Comunidade portuguesa em França
Redescobrir a importância da união e solidariedade

A emigração “a salto” (que implicava ultrapassar não apenas fronteiras, mas também obstáculos legais impostos pelo regime, que não queria perder mão de obra nem homens tendo em conta a guerra nas colónias) para França durante o período do Estado Novo em Portugal (1933-1974) constitui um capítulo significativo na história das migrações portuguesas. Sob um regime autoritário que impôs censura e repressão, muitos cidadãos viam na emigração não apenas uma oportunidade económica, mas uma fuga da opressão política e social.
O Estado Novo, apesar da sua propaganda oficial que alardeava a estabilidade, ocultava um cenário de desigualdade e miséria. O trabalho agrícola era escasso e as políticas urbanas não favoreciam o desenvolvimento das classes mais pobres, levando muitos a considerar a emigração como única solução. França, com a sua crescente demanda por mão de obra na reconstrução pós-guerra, tornava-se um destino atrativo. Os emigrantes muitas vezes organizavam-se em grupos, reunindo recursos e informações para atravessar as fronteiras sem serem detetados. Muitas das rotas utilizadas eram perigosas e envolviam travessias ilegais, as passagens eram adquiridas por preços exorbitantes, e os viajantes enfrentavam não só os riscos físicos, mas também a questão da identificação, expondo-se a detenções e deportações. No entanto, no meio desses desafios, prevalecia um forte espírito de união entre os emigrantes. As comunidades que se formaram em terras francesas eram notórias pela sua solidariedade e apoio mútuo. As associações de emigrantes, muitas vezes baseadas em laços regionais ou familiares, proporcionavam uma rede de segurança essencial. Esses grupos organizavam eventos, ajudavam na inserção no mercado de trabalho e ofereciam assistência nas dificuldades da adaptação a uma nova cultura.
A partilha de experiências e desafios fortaleceu os laços entre os emigrantes, criando um senso de identidade coletiva. O sentimento de pertença a uma comunidade tornava-se ainda mais forte diante da adversidade, promovendo a preservação das tradições portuguesas e contribuindo para o enriquecimento cultural da sociedade francesa. A solidariedade entre os emigrantes não apenas facilitou a adaptação a um novo país, mas também ajudou a construir uma rede de apoio essencial para enfrentar os desafios da vida no exílio.

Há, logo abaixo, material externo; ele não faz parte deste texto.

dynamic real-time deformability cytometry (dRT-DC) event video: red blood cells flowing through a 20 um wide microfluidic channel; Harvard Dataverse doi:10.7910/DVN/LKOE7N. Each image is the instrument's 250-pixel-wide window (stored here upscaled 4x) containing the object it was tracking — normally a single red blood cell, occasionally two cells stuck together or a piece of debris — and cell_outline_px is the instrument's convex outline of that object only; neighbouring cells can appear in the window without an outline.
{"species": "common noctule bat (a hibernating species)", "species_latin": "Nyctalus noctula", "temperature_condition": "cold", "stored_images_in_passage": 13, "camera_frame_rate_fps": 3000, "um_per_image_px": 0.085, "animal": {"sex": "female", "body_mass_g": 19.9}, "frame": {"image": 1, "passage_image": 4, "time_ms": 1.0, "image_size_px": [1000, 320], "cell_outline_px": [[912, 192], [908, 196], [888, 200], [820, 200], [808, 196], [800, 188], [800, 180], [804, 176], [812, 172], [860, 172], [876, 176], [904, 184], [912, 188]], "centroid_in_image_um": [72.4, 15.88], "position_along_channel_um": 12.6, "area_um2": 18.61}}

Em contraste com a fértil solidariedade da década de 60, a atual comunidade portuguesa em França apresenta uma realidade diferente. Embora existam empresários bem-sucedidos e iniciativas isoladas, em muitos casos, um espírito mais individualista parece ter predominado. Em vários momentos, tem-se verificado uma falta de mobilização conjunta para causas que beneficiariam a comunidade em geral. Um exemplo disso é a dificuldade em conseguir apoio para campanhas de solidariedade, como a da Santa Casa da Misericórdia de Paris, que atualmente enfrenta desafios financeiros significativos. Em vez de se unirem para garantir a continuidade de uma instituição que tem estado ao serviço da comunidade portuguesa durante décadas, muitos empresários optam por caminhadas isoladas, focando-se apenas no seu sucesso pessoal. Esse comportamento reflete uma mudança nas dinâmicas sociais e na perceção da identidade comunitária, onde o individualismo prevalece sobre o coletivo. A perda da identidade comunitária pode significar que os valores que antes uniam os emigrantes estão a desaparecer, ou senão já não existem mesmo. A celebração de tradições culturais, a partilha de experiências e o apoio mútuo são fundamentais para a preservação da identidade cultural portuguesa em França. É crucial que a comunidade portuguesa em França redescubra a importância da união e da solidariedade. A formação de alianças entre empresários, a promoção de iniciativas conjuntas e o apoio a instituições que servem a comunidade, não são apenas benéficos para a coesão social, mas também essenciais para garantir que a herança cultural portuguesa continue a florescer no futuro. A aliança e o apoio mútuo que foram fundamentais para os emigrantes portugueses nos anos 60 precisam ser revitalizados. Apenas através da união será possível enfrentar os desafios contemporâneos e preservar não apenas a cultura, mas também o bem-estar e os direitos da comunidade portuguesa em França.